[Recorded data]
****************************************
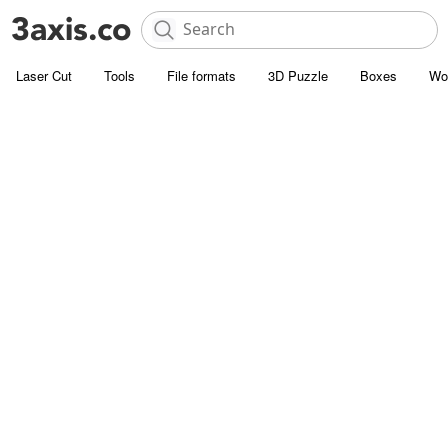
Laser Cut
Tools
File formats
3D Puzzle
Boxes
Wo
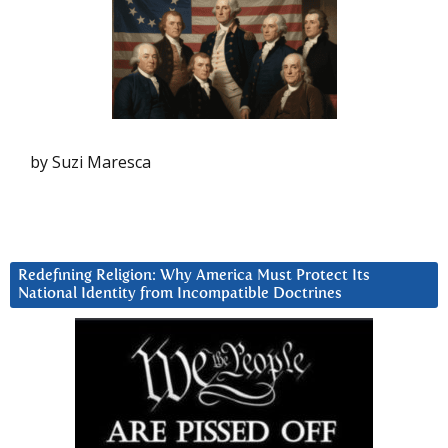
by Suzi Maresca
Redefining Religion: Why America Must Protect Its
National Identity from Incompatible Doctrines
****************************************
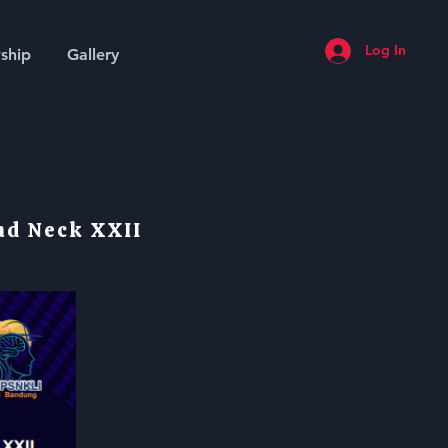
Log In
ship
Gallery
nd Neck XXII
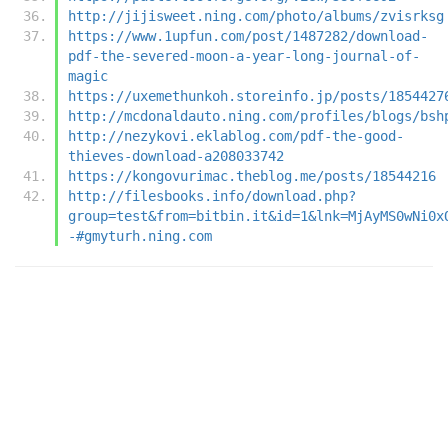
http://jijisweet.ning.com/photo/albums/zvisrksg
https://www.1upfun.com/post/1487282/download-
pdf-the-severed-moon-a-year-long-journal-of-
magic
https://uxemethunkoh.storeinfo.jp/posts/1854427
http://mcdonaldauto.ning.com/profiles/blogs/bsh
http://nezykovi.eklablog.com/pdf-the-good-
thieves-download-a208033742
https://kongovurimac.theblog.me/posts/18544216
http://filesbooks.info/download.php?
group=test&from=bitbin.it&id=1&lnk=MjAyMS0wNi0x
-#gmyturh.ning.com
****************************************
=== Prompt ===
Say how many lines of the records include the string "https"; the number alone is enough.

=== Response to the task ===
3